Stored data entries
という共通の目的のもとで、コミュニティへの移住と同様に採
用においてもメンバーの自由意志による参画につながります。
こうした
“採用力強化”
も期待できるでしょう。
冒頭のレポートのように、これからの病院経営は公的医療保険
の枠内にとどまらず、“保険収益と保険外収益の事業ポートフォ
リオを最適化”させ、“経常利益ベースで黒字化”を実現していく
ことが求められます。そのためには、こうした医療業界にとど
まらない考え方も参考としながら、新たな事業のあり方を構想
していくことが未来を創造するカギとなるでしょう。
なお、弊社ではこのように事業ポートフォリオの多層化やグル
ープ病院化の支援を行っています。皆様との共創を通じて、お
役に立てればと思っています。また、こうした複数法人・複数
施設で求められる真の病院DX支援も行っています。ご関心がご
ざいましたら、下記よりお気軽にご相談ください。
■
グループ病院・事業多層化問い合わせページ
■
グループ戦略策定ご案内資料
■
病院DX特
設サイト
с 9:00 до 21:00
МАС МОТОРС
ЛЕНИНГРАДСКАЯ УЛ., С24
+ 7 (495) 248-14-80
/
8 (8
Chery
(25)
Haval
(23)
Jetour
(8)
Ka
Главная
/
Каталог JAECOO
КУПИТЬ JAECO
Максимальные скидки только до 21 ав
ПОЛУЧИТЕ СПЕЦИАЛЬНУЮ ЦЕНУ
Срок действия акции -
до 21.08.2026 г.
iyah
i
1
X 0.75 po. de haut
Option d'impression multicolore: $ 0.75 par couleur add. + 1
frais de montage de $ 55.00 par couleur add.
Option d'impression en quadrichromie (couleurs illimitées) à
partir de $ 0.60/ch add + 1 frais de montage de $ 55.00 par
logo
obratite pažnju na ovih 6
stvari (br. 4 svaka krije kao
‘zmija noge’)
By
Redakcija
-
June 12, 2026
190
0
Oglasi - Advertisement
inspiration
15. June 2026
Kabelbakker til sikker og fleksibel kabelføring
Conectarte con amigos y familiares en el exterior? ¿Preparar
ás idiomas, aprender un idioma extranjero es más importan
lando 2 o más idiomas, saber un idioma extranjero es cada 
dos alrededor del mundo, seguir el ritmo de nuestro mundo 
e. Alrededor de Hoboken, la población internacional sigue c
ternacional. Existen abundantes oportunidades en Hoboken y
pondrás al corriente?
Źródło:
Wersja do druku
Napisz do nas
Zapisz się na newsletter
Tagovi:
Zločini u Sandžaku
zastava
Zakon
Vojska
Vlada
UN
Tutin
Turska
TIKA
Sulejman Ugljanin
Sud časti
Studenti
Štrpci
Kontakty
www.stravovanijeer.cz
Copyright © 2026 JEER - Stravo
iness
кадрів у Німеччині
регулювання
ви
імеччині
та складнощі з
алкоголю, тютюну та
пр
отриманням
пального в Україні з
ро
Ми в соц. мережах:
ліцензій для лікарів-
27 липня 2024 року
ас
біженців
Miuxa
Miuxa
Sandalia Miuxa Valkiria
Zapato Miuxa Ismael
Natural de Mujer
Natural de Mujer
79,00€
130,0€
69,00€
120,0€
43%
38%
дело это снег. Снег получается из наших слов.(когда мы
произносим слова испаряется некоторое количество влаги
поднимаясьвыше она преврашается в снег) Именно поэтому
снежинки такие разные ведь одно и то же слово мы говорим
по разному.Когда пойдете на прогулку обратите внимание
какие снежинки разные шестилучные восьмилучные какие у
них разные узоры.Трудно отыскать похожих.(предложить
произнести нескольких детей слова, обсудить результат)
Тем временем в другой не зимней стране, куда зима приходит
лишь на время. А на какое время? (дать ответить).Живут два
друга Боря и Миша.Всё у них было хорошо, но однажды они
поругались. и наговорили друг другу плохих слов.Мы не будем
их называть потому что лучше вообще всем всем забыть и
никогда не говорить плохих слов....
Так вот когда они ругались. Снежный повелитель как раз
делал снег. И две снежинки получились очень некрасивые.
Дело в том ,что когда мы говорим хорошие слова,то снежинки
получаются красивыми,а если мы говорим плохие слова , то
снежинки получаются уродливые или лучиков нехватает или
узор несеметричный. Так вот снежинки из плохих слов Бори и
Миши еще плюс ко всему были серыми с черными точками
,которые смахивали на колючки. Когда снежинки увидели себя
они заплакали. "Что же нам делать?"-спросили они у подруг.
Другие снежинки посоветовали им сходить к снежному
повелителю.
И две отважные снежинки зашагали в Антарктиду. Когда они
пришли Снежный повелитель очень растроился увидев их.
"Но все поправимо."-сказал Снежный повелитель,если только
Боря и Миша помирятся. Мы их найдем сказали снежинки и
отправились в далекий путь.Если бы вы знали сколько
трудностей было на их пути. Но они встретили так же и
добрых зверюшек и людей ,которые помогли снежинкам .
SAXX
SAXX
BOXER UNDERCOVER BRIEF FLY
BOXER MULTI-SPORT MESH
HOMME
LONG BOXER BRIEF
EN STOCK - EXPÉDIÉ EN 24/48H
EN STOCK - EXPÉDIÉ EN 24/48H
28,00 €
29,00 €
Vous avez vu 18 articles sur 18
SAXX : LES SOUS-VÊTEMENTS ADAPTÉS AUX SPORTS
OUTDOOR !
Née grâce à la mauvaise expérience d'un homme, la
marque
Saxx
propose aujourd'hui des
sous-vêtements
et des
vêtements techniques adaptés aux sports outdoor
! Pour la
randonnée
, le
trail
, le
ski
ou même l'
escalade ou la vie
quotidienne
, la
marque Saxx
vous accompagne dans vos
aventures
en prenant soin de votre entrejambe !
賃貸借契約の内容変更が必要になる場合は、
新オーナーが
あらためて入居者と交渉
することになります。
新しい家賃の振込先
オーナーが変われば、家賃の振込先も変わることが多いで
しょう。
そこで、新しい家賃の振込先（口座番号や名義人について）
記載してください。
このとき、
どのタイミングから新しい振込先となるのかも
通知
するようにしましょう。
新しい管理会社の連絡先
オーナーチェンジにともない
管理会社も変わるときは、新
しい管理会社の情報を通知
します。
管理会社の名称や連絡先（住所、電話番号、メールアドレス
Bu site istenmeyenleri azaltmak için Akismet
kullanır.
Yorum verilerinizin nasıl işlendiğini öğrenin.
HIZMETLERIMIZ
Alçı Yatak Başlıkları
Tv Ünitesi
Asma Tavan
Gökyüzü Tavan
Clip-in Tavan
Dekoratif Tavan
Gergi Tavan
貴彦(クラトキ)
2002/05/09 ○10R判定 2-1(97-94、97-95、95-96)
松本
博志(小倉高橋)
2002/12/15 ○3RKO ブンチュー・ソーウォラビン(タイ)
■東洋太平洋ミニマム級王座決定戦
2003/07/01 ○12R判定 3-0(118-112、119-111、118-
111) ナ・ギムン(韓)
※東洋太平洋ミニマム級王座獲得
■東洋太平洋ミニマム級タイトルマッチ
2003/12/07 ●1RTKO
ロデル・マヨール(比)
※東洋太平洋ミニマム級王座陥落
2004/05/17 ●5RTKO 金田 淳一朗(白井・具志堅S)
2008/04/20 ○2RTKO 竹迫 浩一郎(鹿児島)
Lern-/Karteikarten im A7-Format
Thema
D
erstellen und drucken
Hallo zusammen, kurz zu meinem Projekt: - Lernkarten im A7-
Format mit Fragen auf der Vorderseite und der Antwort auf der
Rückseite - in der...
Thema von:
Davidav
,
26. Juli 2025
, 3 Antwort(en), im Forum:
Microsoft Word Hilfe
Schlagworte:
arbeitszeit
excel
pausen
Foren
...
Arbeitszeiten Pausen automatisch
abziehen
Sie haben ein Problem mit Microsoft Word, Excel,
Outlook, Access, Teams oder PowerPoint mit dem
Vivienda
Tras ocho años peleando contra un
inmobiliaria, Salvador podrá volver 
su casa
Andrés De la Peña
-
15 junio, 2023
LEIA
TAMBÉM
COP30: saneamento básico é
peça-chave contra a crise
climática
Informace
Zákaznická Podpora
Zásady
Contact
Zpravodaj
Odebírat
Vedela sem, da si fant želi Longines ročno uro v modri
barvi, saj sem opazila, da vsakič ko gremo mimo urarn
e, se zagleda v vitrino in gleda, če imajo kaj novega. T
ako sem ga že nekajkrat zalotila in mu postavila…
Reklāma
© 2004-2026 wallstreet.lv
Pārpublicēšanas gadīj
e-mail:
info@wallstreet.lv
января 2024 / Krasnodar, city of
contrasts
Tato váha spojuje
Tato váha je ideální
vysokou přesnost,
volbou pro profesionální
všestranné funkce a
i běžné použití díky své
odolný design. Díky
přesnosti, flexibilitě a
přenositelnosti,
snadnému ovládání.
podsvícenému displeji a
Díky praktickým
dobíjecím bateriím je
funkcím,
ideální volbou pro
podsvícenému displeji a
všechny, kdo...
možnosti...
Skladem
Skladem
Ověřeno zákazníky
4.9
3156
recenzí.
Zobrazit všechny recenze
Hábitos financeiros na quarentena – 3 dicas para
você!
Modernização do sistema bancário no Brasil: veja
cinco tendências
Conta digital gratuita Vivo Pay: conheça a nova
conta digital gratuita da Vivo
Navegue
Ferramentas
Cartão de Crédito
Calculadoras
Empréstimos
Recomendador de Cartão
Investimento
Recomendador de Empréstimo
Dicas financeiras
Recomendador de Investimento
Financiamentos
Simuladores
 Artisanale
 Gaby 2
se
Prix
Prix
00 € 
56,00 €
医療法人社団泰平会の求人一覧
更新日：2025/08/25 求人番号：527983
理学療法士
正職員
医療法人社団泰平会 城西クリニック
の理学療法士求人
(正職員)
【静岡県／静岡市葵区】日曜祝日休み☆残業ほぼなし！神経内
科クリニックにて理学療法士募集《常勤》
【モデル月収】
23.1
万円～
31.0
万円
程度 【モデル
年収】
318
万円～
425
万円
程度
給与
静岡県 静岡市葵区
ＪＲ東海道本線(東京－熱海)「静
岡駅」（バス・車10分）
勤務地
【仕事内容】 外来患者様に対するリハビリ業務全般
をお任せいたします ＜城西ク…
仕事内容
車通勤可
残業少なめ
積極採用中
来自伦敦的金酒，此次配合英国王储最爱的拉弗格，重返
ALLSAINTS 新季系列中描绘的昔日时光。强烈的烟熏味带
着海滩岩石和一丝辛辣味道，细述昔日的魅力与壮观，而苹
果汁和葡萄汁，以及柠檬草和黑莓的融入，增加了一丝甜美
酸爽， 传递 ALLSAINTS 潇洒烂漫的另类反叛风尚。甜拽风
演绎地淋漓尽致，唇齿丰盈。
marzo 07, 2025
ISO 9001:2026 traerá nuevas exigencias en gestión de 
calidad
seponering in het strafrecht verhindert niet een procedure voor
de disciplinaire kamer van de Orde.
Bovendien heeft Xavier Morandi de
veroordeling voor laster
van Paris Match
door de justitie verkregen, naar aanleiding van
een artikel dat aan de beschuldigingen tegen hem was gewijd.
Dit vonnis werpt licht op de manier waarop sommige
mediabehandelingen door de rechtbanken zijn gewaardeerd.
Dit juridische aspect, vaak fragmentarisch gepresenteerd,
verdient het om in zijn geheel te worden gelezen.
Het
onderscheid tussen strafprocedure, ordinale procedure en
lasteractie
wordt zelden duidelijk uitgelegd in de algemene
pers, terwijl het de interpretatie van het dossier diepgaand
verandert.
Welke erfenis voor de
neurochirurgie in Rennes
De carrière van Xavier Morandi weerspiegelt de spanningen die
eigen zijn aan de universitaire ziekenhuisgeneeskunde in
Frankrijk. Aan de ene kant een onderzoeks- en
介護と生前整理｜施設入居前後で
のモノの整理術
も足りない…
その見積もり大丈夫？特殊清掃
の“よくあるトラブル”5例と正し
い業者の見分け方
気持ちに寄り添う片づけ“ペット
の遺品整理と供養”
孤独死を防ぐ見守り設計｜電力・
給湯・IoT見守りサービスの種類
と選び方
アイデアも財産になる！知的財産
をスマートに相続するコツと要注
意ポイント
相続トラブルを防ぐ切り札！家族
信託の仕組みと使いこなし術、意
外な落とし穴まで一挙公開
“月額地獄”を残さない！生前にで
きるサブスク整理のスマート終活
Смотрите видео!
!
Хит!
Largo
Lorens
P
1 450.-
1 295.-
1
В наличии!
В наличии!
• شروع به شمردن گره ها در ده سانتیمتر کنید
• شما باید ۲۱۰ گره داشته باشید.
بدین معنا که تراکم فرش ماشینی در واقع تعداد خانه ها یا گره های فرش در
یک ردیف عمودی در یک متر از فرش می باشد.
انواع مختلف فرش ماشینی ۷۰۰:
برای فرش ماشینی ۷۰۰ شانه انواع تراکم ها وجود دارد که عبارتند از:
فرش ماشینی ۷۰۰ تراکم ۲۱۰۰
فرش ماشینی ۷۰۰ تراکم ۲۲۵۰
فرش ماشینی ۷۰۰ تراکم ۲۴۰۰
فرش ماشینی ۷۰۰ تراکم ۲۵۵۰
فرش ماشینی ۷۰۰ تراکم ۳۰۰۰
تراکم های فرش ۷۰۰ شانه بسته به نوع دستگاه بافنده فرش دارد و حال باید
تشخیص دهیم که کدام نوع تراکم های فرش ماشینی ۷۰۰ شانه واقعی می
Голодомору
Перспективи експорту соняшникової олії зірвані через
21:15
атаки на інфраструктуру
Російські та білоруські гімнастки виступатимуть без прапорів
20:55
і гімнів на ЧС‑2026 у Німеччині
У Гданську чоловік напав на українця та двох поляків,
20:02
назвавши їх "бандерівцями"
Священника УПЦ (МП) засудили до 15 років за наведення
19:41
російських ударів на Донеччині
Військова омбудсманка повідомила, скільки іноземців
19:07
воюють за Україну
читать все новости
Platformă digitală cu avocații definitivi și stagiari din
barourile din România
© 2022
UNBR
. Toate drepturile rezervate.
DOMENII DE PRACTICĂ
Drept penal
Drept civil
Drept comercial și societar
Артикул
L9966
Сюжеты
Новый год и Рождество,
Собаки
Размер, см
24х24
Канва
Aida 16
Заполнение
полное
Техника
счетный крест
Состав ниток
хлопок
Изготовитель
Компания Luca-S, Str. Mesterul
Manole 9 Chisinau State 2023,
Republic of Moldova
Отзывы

Instructions for the task: What are the lines of the data above that include the string "только"? Copy them.

Final answer:
Максимальные скидки только до 21 ав
"Но все поправимо."-сказал Снежный повелитель,если только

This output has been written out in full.